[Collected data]

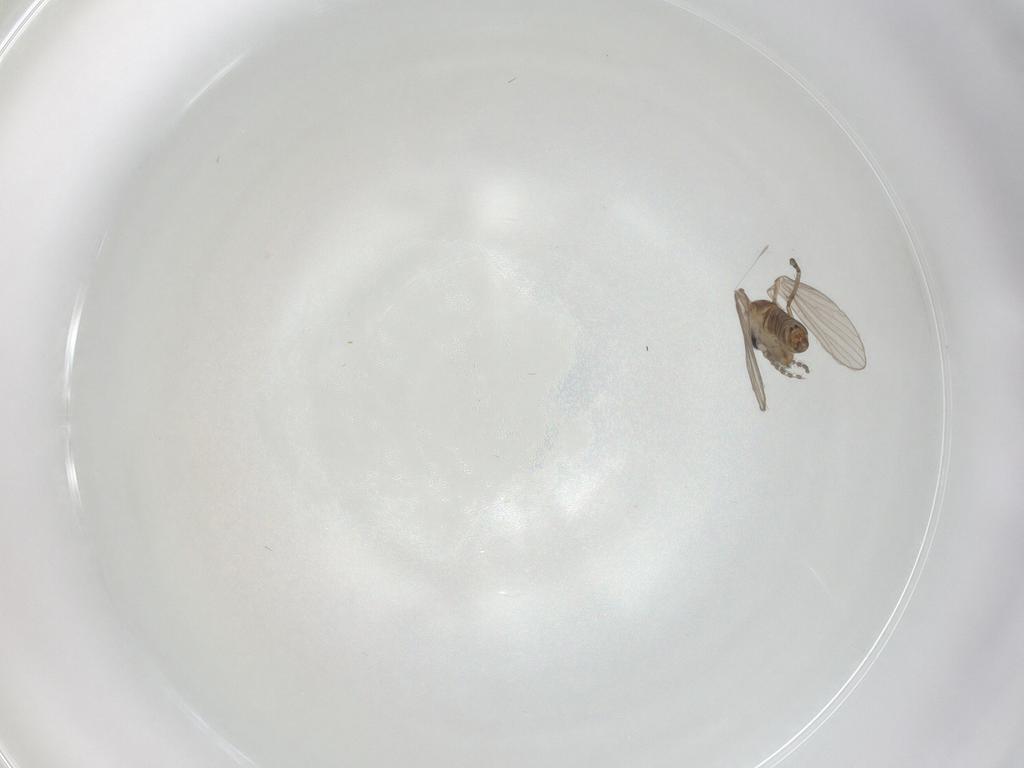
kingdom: Animalia
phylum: Arthropoda
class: Insecta
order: Diptera
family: Psychodidae
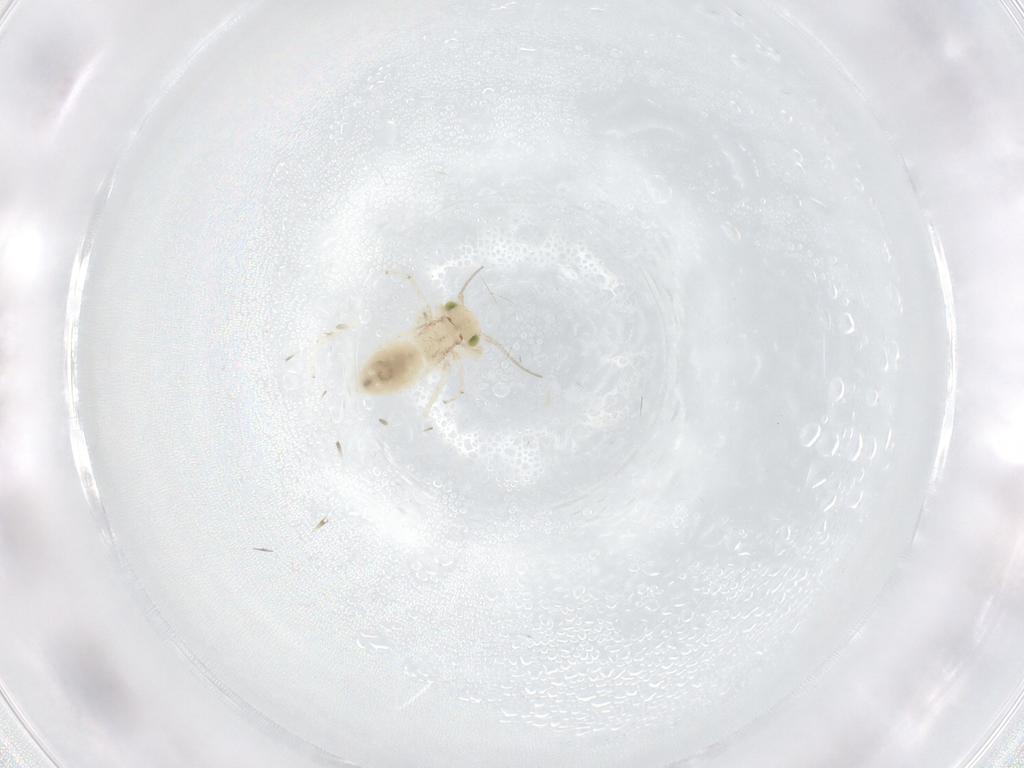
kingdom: Animalia
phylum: Arthropoda
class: Insecta
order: Psocodea
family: Lepidopsocidae
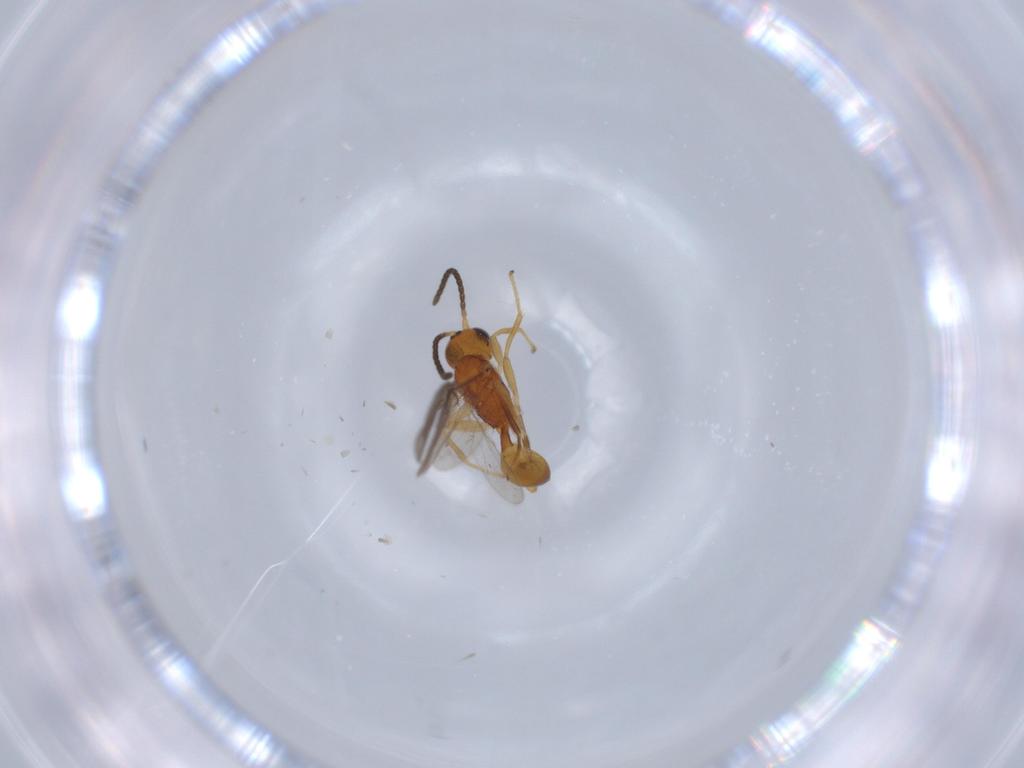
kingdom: Animalia
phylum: Arthropoda
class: Insecta
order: Hymenoptera
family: Braconidae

§ Challenge:
Retype every line of the listing above word for word, leaving out the pictures.

§ Written solution:
kingdom: Animalia
phylum: Arthropoda
class: Insecta
order: Diptera
family: Psychodidae
kingdom: Animalia
phylum: Arthropoda
class: Insecta
order: Psocodea
family: Lepidopsocidae
kingdom: Animalia
phylum: Arthropoda
class: Insecta
order: Hymenoptera
family: Braconidae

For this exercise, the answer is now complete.